What do a terminal brain disease and a painful autoimmune condition have in common?
More than we thought.
Scientists from the University of California San Diego (UCSD) School of Medicine and the Icahn School of Medicine at Mount Sinai in New York have discovered an apparent epigenetic overlap between the origins of Huntington’s disease and that of rheumatoid arthritis (RA).
The researchers shared their findings last month in the journal, Nature Communications.
Using cutting-edge analytical tools, the scientists analyzed the epigenomic landscape of RA and compared it to other conditions.
They discovered the overlap between the origins of Huntington’s and the origins of RA. They proclaimed it a potential common cause.
Or at least a partial commonality.
Huntington’s is a fatal and incurable brain disease with a wide and disabling array of neurological and functional implications and deficits.
Rheumatoid arthritis is a painful and chronic inflammatory autoimmune disease that primarily affects the joints as well as some organs.
Other than depression and muscle stiffness, there are virtually no known similarities between the diseases.
While the diseases themselves may not be similar — Huntington’s is far more disabling than RA — researchers say their origins are, in fact, epigenetically linked.
This may be where the common ground ends for these two illnesses, but it was noteworthy enough for researchers to address the overlap.
“We did not expect to find an overlap between rheumatoid arthritis and Huntington’s disease, but discovering the unexpected was the reason that we developed this technology,” Dr. Gary Firestein, a senior study investigator and dean and associate vice chancellor of translational medicine at the UCSD School of Medicine, said in a statement. “Now that we have uncovered this connection, we hope that it opens a door for treatment options for people living with either disease.”
At least, that’s the hope.
This method of research and discovery could also yield other connections and thus, potential new targeted approaches in disease management.
“This methodology can also be used to find connections between other diseases, not just rheumatoid arthritis,” Firestein said. “As genes involved are discovered, researchers can potentially identify new treatment options and even repurpose existing drugs.”
But it isn’t always easy.
“Comparing different types of epigenomic data is difficult because it involves a variety of different data subsets that cannot normally be analyzed together, including various methods in which DNA gets modified,” Wei Wang, PhD, a co-senior study investigator and professor of chemistry, biochemistry, and cellular and molecular medicine at UCSD School of Medicine, said in a statement.

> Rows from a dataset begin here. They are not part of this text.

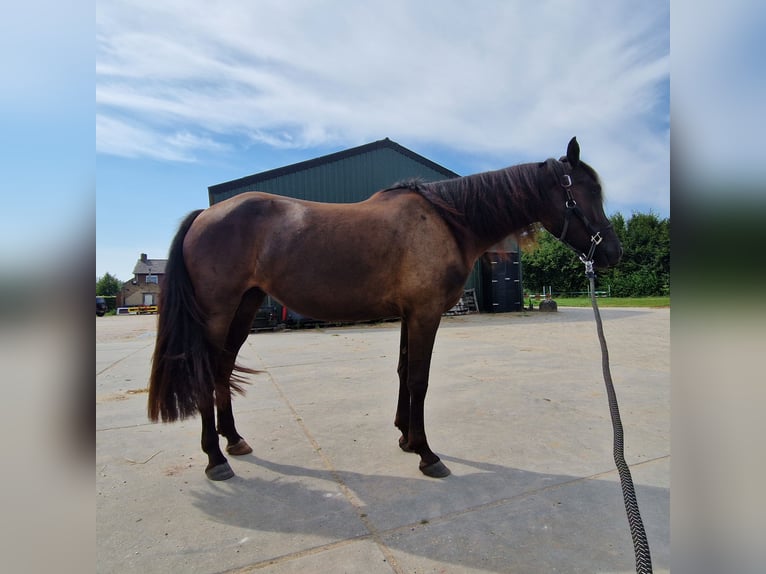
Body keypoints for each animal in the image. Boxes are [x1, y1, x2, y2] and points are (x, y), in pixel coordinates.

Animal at [148, 138, 624, 482]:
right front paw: (427, 453)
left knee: (223, 369)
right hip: (217, 313)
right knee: (206, 371)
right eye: (589, 191)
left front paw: (406, 437)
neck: (449, 221)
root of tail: (205, 215)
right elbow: (418, 378)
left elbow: (402, 371)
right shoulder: (426, 313)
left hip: (243, 310)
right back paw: (215, 459)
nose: (613, 253)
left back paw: (233, 441)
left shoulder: (409, 315)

The researchers are now thinking about the role that epigenetics may play in treating diseases such as RA and Huntington’s.

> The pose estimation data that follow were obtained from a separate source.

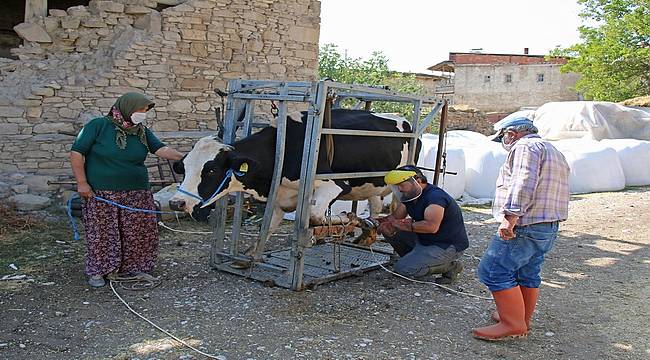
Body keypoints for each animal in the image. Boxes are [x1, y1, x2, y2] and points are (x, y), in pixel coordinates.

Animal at [167, 108, 420, 239]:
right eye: (185, 167)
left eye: (210, 170)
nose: (176, 202)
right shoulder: (279, 197)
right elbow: (267, 228)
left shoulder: (336, 185)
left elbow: (314, 216)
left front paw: (345, 219)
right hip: (372, 186)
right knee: (376, 208)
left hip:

“By revealing the comprehensive epigenetics behind RA, we now have a better understanding of this disease. More importantly, our new approach could not only help patients with RA, but also people with other immune-mediated diseases,” Firestein said.
Huntington’s isn’t categorized as an immune disease, but rather, a neurodegenerative disorder.
Some scientists have proposed that it may actually be autoimmune in nature, but the jury is still out on that notion.
The recent connection between the epigenetic origins of RA and Huntington’s may shed more light on this area of research and disease treatment.
Discoveries like this may also yield more unexpected novel therapeutic drug targets for many diseases such as rheumatoid arthritis, which is sometimes treated by targeted therapies and precision medicine.